Segundo a Future Market Insights (FMI), o mercado global de açaí movimentou US$ 1,7 bilhão em 2025 e deve alcançar US$ 3,6 bilhões até 2035. O Brasil lidera o ranking mundial de exportação da fruta. E é neste mercado que a Amazonia Bio Group se destaca. A companhia, fundada em 2015 é uma plataforma bioindustrial verticalizada, que exporta superfrutos nativos da Amazônia, como açaí, acerola, guaraná, cupuaçu e camu-camu, para mais de 30 países. Com ingredientes funcionais de alta performance, as fábricas próprias realizam o processo de liofilização, ou transformam a fruta em uma espécie de ‘purês’ com alta concentração. Foram 4.605 pedidos ou 11.177 toneladas processadas em mais de 10 anos.
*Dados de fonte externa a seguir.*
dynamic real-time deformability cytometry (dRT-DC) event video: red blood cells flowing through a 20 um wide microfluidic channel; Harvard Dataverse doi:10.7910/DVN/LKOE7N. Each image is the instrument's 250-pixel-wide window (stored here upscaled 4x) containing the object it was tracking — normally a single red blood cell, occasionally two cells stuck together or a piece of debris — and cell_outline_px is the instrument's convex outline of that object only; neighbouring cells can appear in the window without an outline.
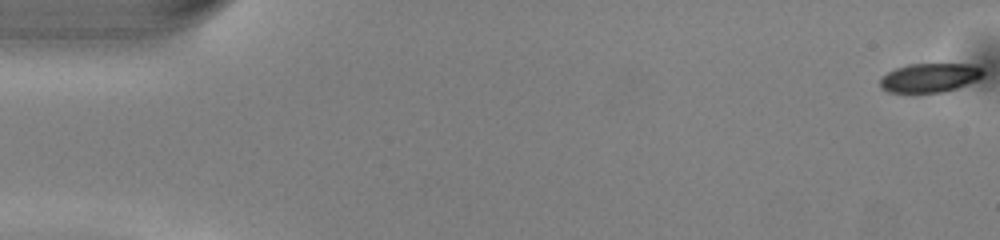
{"species": "common noctule bat (a hibernating species)", "species_latin": "Nyctalus noctula", "temperature_condition": "warm", "stored_images_in_passage": 51, "camera_frame_rate_fps": 3000, "um_per_image_px": 0.085, "animal": {"sex": "male", "body_mass_g": 13.0, "forearm_length_mm": 53.1}, "frame": {"image": 1, "passage_image": 1, "time_ms": 0.0, "image_size_px": [1000, 240], "cell_outline_px": [[984, 76], [980, 80], [944, 92], [888, 92], [880, 88], [880, 80], [888, 72], [896, 68], [908, 64], [972, 64], [980, 68], [984, 72]], "centroid_in_image_um": [79.07, 6.6], "position_along_channel_um": 5.9, "area_um2": 17.46}}
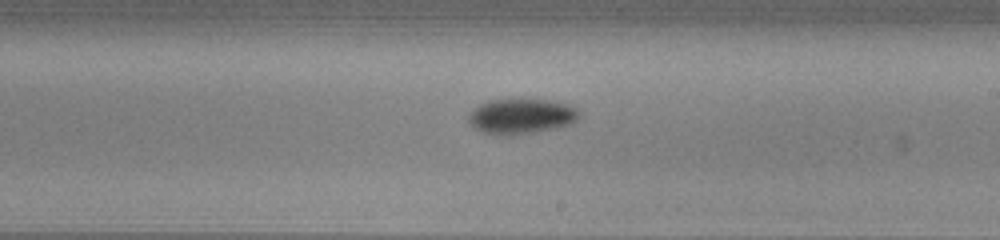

“Grande parte do açaí selvagem simplesmente apodrecia e morria na floresta por falta de compradores e infraestrutura de processamento. Ao mesmo tempo, comunidades locais sofriam pressão e exploração de atravessadores. Nós queremos ajudar a diminuir isso, comprando diretamente das cooperativas regionais, pagando preço justo e dividindo lucros. O grande ‘porquê’ do negócio é provar que a floresta em pé é muito mais rentável do que derrubada, gerando um modelo rastreável de agricultura regenerativa que combate ativamente o desmatamento”, afirma Felipe Franzina, CEO e fundador da Amazonia Bio Group.
As frutas são colhidas na Floresta Amazônica por pequenos produtores e cooperativas – a companhia mantém parcerias com comunidades no Amapá e Pará. Depois, são enviadas para fábricas proprietárias, localizadas no Amapá – que tem expectativa de chegar a mais de 9 mil toneladas processadas em 2027. Nelas, é feita a liofilização, em que sofrem desidratação sob pressão controlada e baixas temperaturas (abaixo de 45ºC) que retira a água da fruta e a transforma em pó, mantendo 99,9% de suas propriedades nutricionais, sabor e cor naturais.
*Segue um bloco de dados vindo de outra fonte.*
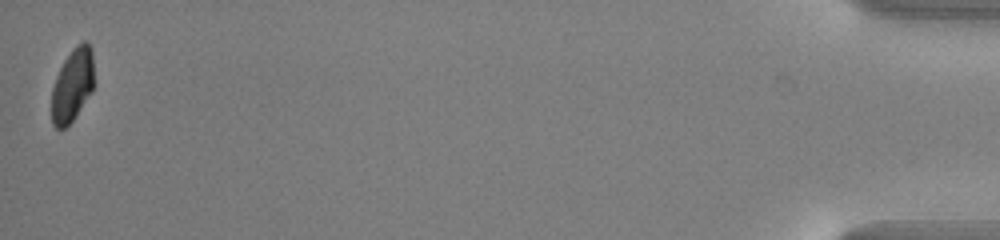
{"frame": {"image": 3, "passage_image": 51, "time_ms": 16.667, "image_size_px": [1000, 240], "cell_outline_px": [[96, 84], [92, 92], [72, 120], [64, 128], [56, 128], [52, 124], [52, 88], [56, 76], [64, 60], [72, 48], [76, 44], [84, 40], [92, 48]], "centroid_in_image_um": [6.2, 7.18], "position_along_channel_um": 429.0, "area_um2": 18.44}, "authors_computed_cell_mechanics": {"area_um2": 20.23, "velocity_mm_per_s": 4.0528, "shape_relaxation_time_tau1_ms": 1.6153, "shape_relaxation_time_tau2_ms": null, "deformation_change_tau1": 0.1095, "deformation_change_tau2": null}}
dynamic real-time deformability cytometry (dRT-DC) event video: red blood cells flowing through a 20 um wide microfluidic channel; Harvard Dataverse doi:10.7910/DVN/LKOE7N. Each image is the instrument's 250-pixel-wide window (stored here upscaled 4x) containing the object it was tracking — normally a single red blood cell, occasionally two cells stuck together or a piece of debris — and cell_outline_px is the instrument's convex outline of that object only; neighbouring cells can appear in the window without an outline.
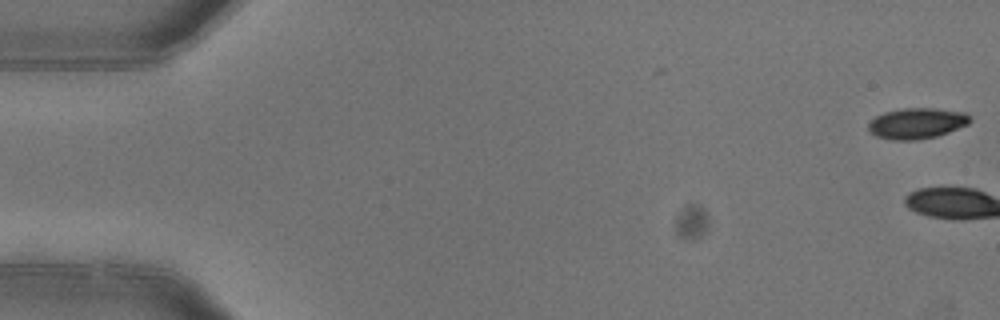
{"species": "common noctule bat (a hibernating species)", "species_latin": "Nyctalus noctula", "temperature_condition": "warm", "stored_images_in_passage": 5, "camera_frame_rate_fps": 3000, "um_per_image_px": 0.085, "animal": {"sex": "female"}, "frame": {"image": 1, "passage_image": 1, "time_ms": 0.0, "image_size_px": [1000, 320], "cell_outline_px": [[972, 120], [968, 124], [948, 132], [936, 136], [916, 140], [892, 140], [876, 136], [868, 132], [868, 124], [876, 116], [884, 112], [904, 108], [936, 108], [964, 112], [972, 116]], "centroid_in_image_um": [77.93, 10.48], "position_along_channel_um": 7.1, "area_um2": 18.32}}
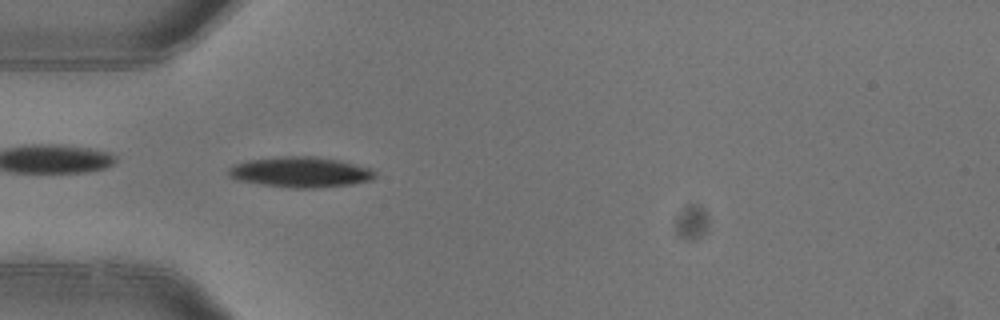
{"frame": {"image": 2, "passage_image": 5, "time_ms": 1.333, "image_size_px": [1000, 320], "cell_outline_px": [[376, 176], [372, 180], [352, 184], [316, 188], [296, 188], [260, 184], [240, 180], [232, 176], [228, 172], [228, 168], [236, 164], [248, 160], [284, 156], [312, 156], [340, 160], [372, 168], [376, 172]], "centroid_in_image_um": [25.62, 14.62], "position_along_channel_um": 59.4, "area_um2": 25.89}}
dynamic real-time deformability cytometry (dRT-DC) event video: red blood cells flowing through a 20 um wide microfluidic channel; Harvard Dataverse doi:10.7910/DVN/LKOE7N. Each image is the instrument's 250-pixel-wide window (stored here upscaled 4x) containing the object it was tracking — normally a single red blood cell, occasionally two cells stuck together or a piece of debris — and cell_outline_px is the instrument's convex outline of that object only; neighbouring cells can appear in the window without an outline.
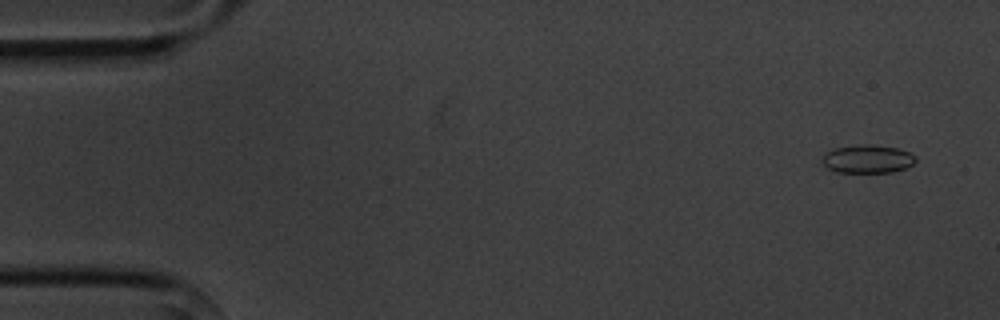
{"species": "common noctule bat (a hibernating species)", "species_latin": "Nyctalus noctula", "temperature_condition": "cold", "stored_images_in_passage": 7, "camera_frame_rate_fps": 3000, "um_per_image_px": 0.085, "animal": {"sex": "male", "body_mass_g": 20.1, "forearm_length_mm": 53.5}, "frame": {"image": 1, "passage_image": 1, "time_ms": 0.0, "image_size_px": [1000, 320], "cell_outline_px": [[916, 160], [912, 164], [904, 168], [892, 172], [836, 172], [828, 168], [820, 160], [824, 152], [832, 148], [864, 144], [872, 144], [896, 148], [908, 152], [916, 156]], "centroid_in_image_um": [73.69, 13.5], "position_along_channel_um": 11.3, "area_um2": 15.43}}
“Atendemos a indústria global de alimentos, cosméticos e nutracêuticos. Por isso, nosso intuito também era de que esses frutos chegassem com maior valor nutricional e benefícios que comprovadamente possuem. E para preservar os bioativos das frutas, como os antioxidantes antienvelhecimento do açaí, ou a vitamina C da acerola, a liofilização é essencial. Ou seja, o cliente não compra o sabor da banana, mas sim a banana de verdade”, pontua Franzina.
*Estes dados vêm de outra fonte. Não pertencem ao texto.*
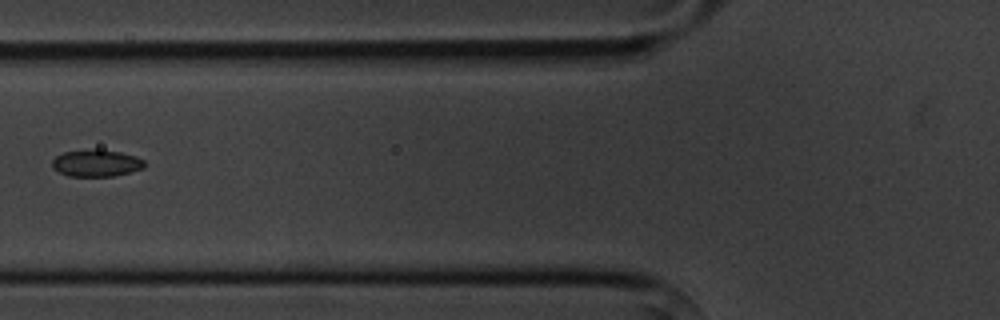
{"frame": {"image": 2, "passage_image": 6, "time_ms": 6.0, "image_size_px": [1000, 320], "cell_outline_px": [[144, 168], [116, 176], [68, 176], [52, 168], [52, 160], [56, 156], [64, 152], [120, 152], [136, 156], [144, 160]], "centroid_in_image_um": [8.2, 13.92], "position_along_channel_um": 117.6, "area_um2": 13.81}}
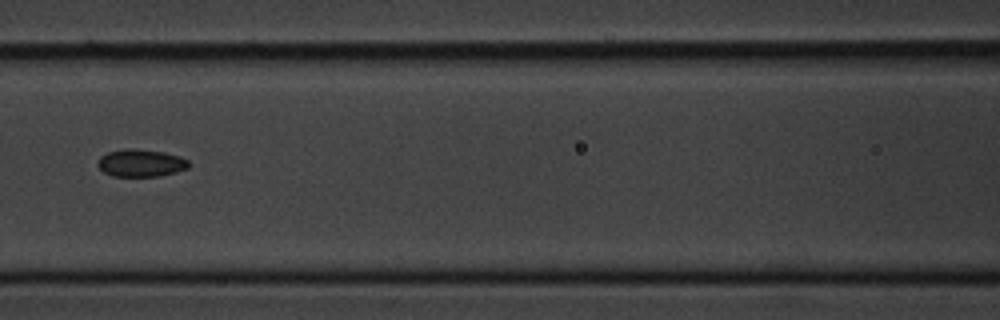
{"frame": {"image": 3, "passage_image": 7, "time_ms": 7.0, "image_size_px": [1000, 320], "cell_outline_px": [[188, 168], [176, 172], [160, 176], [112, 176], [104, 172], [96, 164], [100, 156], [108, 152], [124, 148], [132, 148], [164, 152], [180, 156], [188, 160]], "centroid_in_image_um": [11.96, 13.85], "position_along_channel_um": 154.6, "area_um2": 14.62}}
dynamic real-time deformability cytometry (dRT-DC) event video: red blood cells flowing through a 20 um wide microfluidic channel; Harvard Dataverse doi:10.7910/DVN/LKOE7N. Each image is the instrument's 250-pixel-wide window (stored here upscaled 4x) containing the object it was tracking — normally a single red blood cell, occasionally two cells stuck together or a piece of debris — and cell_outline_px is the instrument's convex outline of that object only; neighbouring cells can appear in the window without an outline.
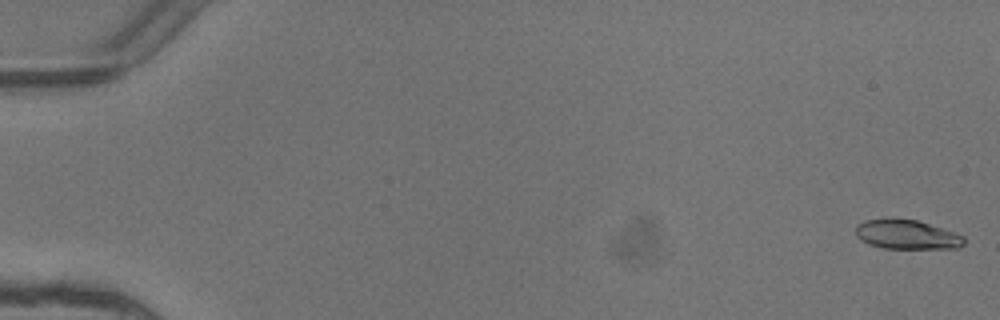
{"species": "common noctule bat (a hibernating species)", "species_latin": "Nyctalus noctula", "temperature_condition": "warm", "stored_images_in_passage": 4, "camera_frame_rate_fps": 3000, "um_per_image_px": 0.085, "animal": {"sex": "female"}, "frame": {"image": 1, "passage_image": 1, "time_ms": 0.0, "image_size_px": [1000, 320], "cell_outline_px": [[964, 244], [960, 248], [884, 248], [868, 244], [860, 240], [856, 236], [856, 228], [864, 220], [884, 216], [892, 216], [916, 220], [956, 232], [964, 236]], "centroid_in_image_um": [77.05, 19.9], "position_along_channel_um": 7.9, "area_um2": 19.02}}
A empresa cresceu 61,8% no último ano e deve dobrar a receita ainda em 2026. Parte da estratégia está na marca Authentic Fruits, uma linha de smoothies voltada para o consumidor, com cinco versões diferentes, cada uma associada a um benefício funcional, como imunidade, digestão ou energia. Os produtos não levam açúcar adicionado e não precisam de refrigeração, com validade de até dois anos graças à tecnologia de processamento e envase.
“Nossa expectativa é trazer o item também para o Brasil. A expansão para o mercado brasileiro está prevista como próxima etapa da estratégia D2C, com operação com supermercados e fábricas para aumentar a demanda”, afirma o CEO da empresa.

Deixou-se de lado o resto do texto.